Consumer expectations for inflation are rising in troubling sign for the Fed

Americans expect costs to RISE even more next year in sign that consumers are losing confidence that the Fed can tame soaring inflation, new survey shows

  • UMich poll showed inflation expectations increased for first time since March
  • Consumers expect inflation at 5.1% a year from now, up from 4.7% a month ago
  • It’s a sign Americans are losing faith in the Fed to control soaring price increases
  • Inflation expectations help set wages and prices, and can become self-fulfilling

Consumer expectations for inflation rose this month for the first time since March, in a troubling sign that Americans are losing faith in the Federal Reserve‘s ability to control soaring prices.

The University of Michigan‘s preliminary survey on Friday showed one-year inflation expectations rose to 5.1 percent this month, up from 4.7 percent in September. 

The survey’s five-year inflation outlook increased to 2.9 percent from 2.7 percent last month. 

Inflation expectations are significant because they impact wage negotiations, and higher expectations can fuel higher prices in a self-fulfilling prophecy known as a ‘wage-price spiral.’

Fed policymakers carefully monitor the UMich poll for signs that expectations are becoming unanchored, a shift that makes inflation much more costly and difficult to bring down. 

Consumer expectations for inflation rose this month for the first time since March, a sign that Americans are losing faith in the Fed’s fight against inflation. Fed Chair Jerome Powell is pictured in September  

Core inflation, which excludes volatile food and energy prices, rose 6.6% in September from a year ago, a 40-year high, while total inflation rose 8.2%

Core inflation, which excludes volatile food and energy prices, rose 6.6% in September from a year ago, a 40-year high, while total inflation rose 8.2%

Minutes from the Fed’s September meeting indicate that officials do not believe at wage–price spiral has developed yet, but that several ‘cited its possible emergence as a risk.’

The new poll data comes one day after the latest consumer price index report showed underlying inflation in the US hit a four-decade high in September, in a sign soaring prices are becoming deeply entrenched. 
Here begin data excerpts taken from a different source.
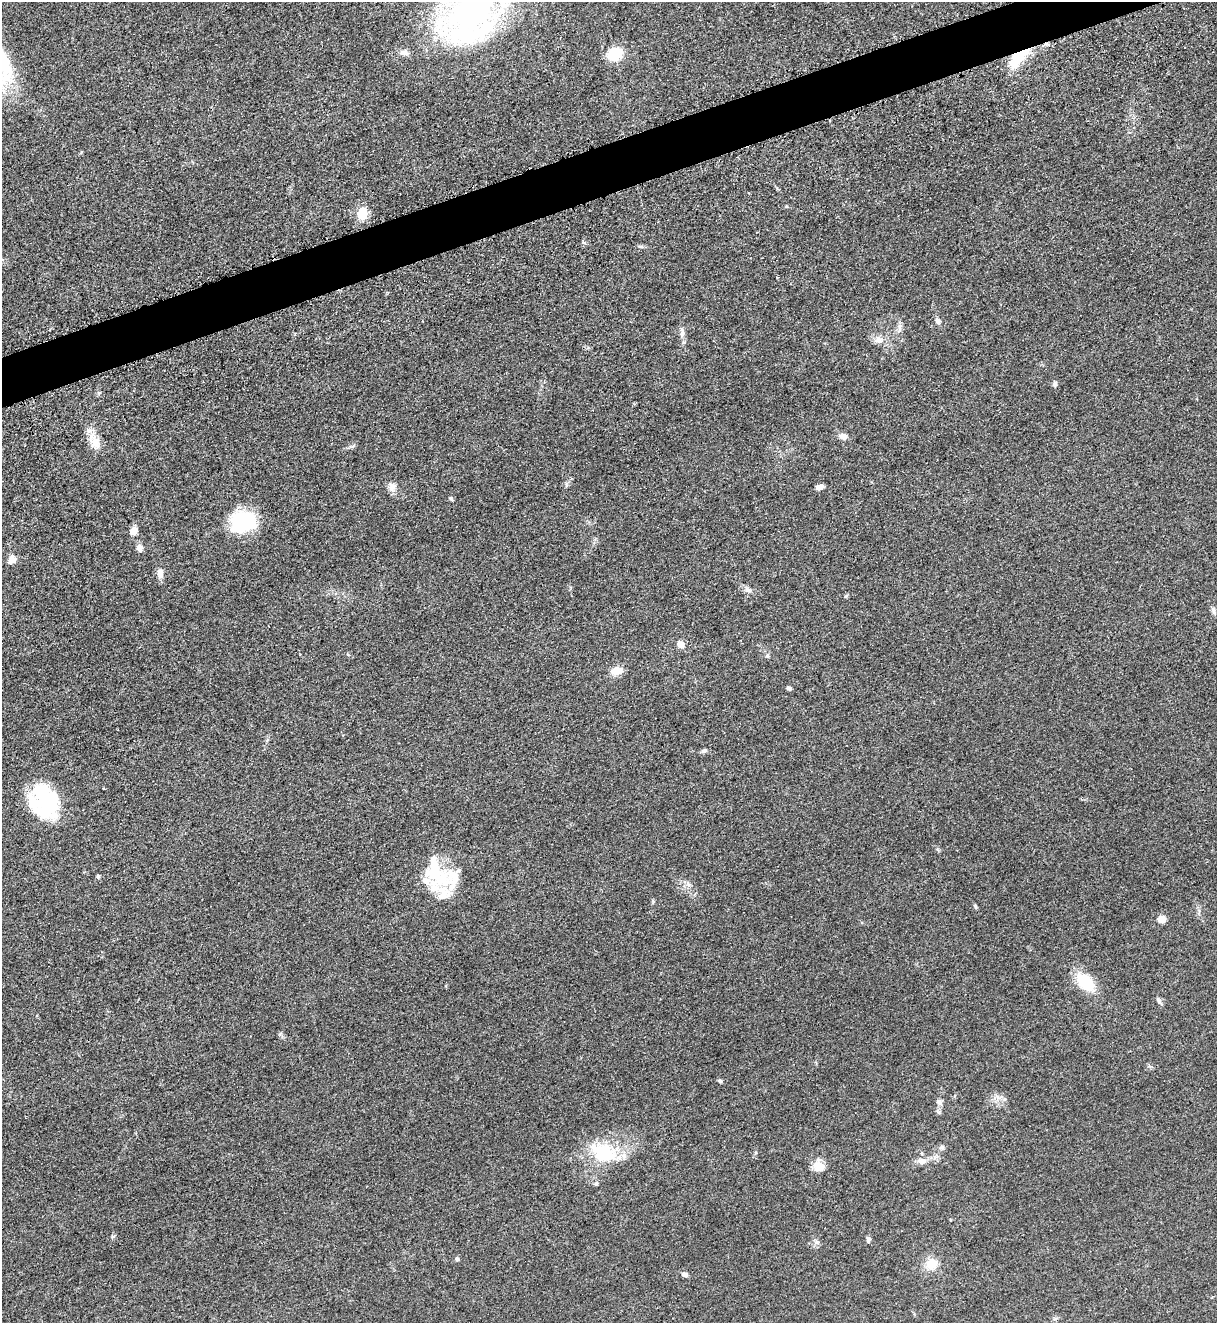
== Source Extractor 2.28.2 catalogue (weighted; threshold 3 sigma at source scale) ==
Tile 10 of 4 x 4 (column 2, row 3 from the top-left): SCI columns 1497-2711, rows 1386-2706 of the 5317 x 5365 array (HDU 1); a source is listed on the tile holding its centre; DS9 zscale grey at full resolution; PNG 1219 x 1325 px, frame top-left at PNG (2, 2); no overlay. Shown black and unused: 3% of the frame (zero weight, under 3 of 5 exposures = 4% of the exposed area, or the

The Commerce Department’s report on Thursday showed that core inflation, which excludes volatile food and energy prices, rose 6.6 percent in September from a year ago, the biggest annual gain since August 1982.

It signaled that high prices are spreading broadly through the economy and becoming ‘sticky’ despite the Federal Reserve’s efforts to battle inflation with interest rate hikes.

Total US inflation, including food and energy, was up 8.2 percent from a year ago, a figure that remains distressingly high, but which marked another decrease from the recent peak of 9.1 percent reached in June. 

The decline in total inflation was mostly due to falling global energy prices, which have since begun to rise once again. 

The Fed is attempting to tame soaring inflation by cooling the economy with rate hikes, which raise the cost of borrowing for families and businesses, putting a damper on spending. 

But as the Fed raises interest rates aggressively with few signs of progress, the risks are increasing of triggering a sharp downturn and massive job losses. 

‘The Fed is trying to get inflation under control, but you wouldn’t know that looking at today’s CPI data,’ said John Leer, chief economist at decision intelligence company Morning Consult.

‘While energy prices are falling, services inflation in shelter and transportation is running hot, forcing consumers to make tough spending decisions through year-end,’ he added.

Though consumers care more about the total inflation figure — because food and gas purchases are major factors in their budgets — economists usually keep a closer eye on core inflation.

Core inflation is less dependent on global commodity prices, and so it should be the figure that the Fed is able to bring down most easily through interest rate hikes.

The Fed has raised rates aggressively this year with a succession of jumbo hikes, taking the policy rate from near zero to a top range of 3.25 percent, but so far it has not had the desired impact. 

Federal Reserve policymakers think that unemployment will likely have to rise before inflation comes down, notes from last month’s two-day meeting showed on Wednesday.

The minutes of the Sept. 20-21 meeting showed many Fed officials ’emphasized the cost of taking too little action to bring down inflation likely outweighed the cost of taking too much action.’